ECE2012 - Universal Declarative Services
Simon Chemouil - Global Vision Systems
Context
In the Java ecosystem, OSGi has become the de facto standard to deal with modularity and dynamic components. After more than ten years of maturation, elegant techniques and models have been developed and are successfully in use: semantic versioning, fine-grained dependency management, simple yet expressive component models, and a modular core still simple.
Universal OSGi
Native C/C++ OSGi frameworks, an initiative dubbed "Universal OSGi", are bringing the OSGi platform and its service model to our bare operating systems. A few projects have implemented OSGi-like light containers for both C and C++, and an effort is starting to come up with common specifications.
Yet so far an important brick of the OSGi stack has been left aside: Declarative Services, a service component framework that comes with a simple component model, hides OSGi API concepts (and removes dependencies on all but business code), makes component testable and shields the developer from dealing too much with of the dynamism of µServices.

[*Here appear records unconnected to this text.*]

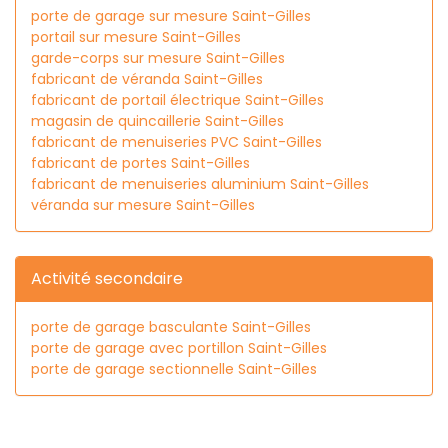
porte de garage sur mesure Saint-Gilles
portail sur mesure Saint-Gilles
garde-corps sur mesure Saint-Gilles
fabricant de véranda Saint-Gilles
fabricant de portail électrique Saint-Gilles
magasin de quincaillerie Saint-Gilles
fabricant de menuiseries PVC Saint-Gilles
fabricant de portes Saint-Gilles
fabricant de menuiseries aluminium Saint-Gilles
véranda sur mesure Saint-Gilles
Activité secondaire
porte de garage basculante Saint-Gilles
porte de garage avec portillon Saint-Gilles
porte de garage sectionnelle Saint-Gilles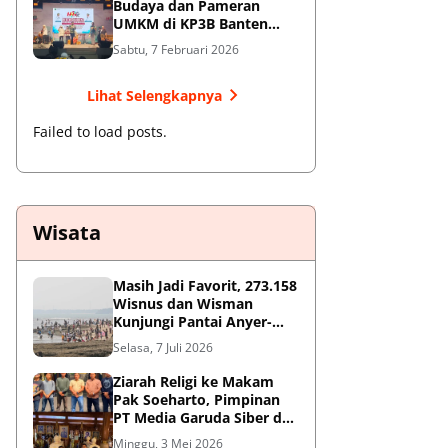
Budaya dan Pameran
UMKM di KP3B Banten
Sedot Antusiasme Warga
Sabtu, 7 Februari 2026
Lihat Selengkapnya
Failed to load posts.
Wisata
Masih Jadi Favorit, 273.158
Wisnus dan Wisman
Kunjungi Pantai Anyer-
Cinangka Selama Libur
Selasa, 7 Juli 2026
Sekolah
Ziarah Religi ke Makam
Pak Soeharto, Pimpinan
PT Media Garuda Siber dan
Redaksi Hormati Jasa Sang
Minggu, 3 Mei 2026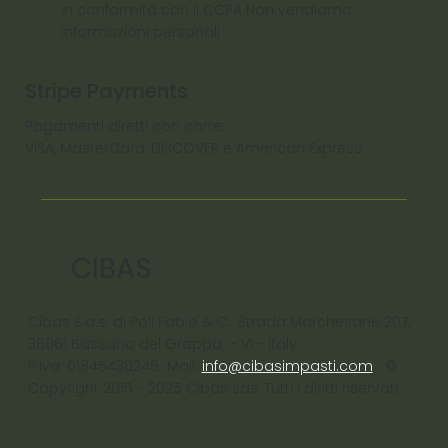
In conformità con il CCPA Non vendiamo
informazioni personali
Stripe Payments
Pagamenti diretti con carte:
VISA, MasterCard, DISCOVER e American Express
CIBAS
Cibas S.a.s. di Poli Fabio & C. Strada Marchesane 207,
36061 Bassano del Grappa - VI - ltaly
P.Iva: 01845430246 Mail:
info@cibasimpasti.com
©
Copyright 2015 - 2025 Cibas sas, Tutti i diritti riservati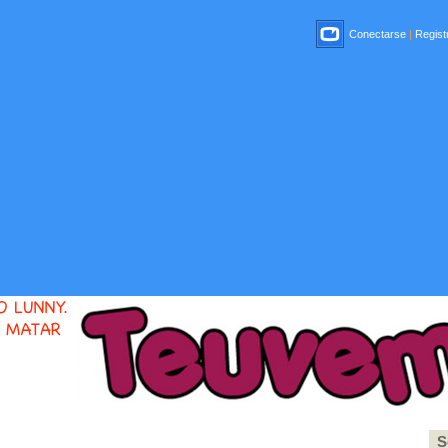
Conectarse
|
Registr
S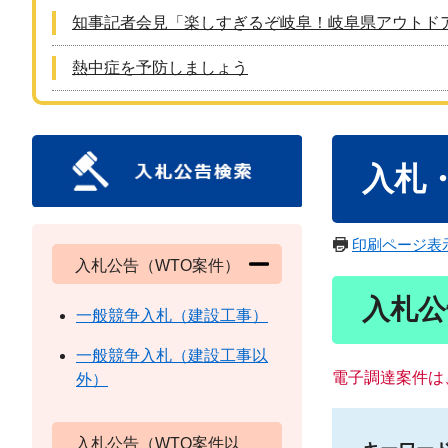
知事記者会見「楽しすぎるぞ岐阜！岐阜県アウトド
熱中症を予防しましょう
本
入札
文
印刷ページ表
入札公告（WTO案件）
入札公
一般競争入札（建設工事）
一般競争入札（建設工事以
電子調達案件は
外）
入札公告（WTO案件以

All said, it's a formidable enabler and makes OSGi programming easy.
However, Declarative Services is a subtle mix of a service component model and dependency injection, and uses techniques such as reflection that are not available in C++.
Native C++ Declarative Services
This first part of this talk will be about our experience implementing Declaratives Services for C++! We will see why the Declarative Services specification makes sense for C++, how most technical limitations were overcome and which are still open. We will also address the challenge of designing C++ components to achieve modularity in a world without a garbage collector, and see how popular OSGi design patterns have to be adapted!
Universal Declarative Services with Model-Driven Development
Going ``Universal'' is a step further from just having separate Java and C++ implementations of Declarative Services: our long-term goal is to have components in both languages directly interacting through "bridged" services, so the chosen implementation language should be insignificant when designing the components. Model-driven development comes to the rescue!
Using the Eclipse Xtext meta-programming framework, we can easily define a small domain specific language capturing the essence of Declarative Services metadata. Components described in our ADL can then have their skeletons generated in Java or in C++ along with the required configuration.
This top-down, model-driven approach will be presented as one way to develop Universal OSGi systems, mixed with Java or C++ parts (and, later, other languages?!). During the second part of the talk we will see the toolchain -- and Eclipse IDE environment -- we developed, along with the Architecture Description Language (ADL) to make it easy to create components. During a live demo, we will see how C++ DS components can be generated and implemented easily without writing technical code.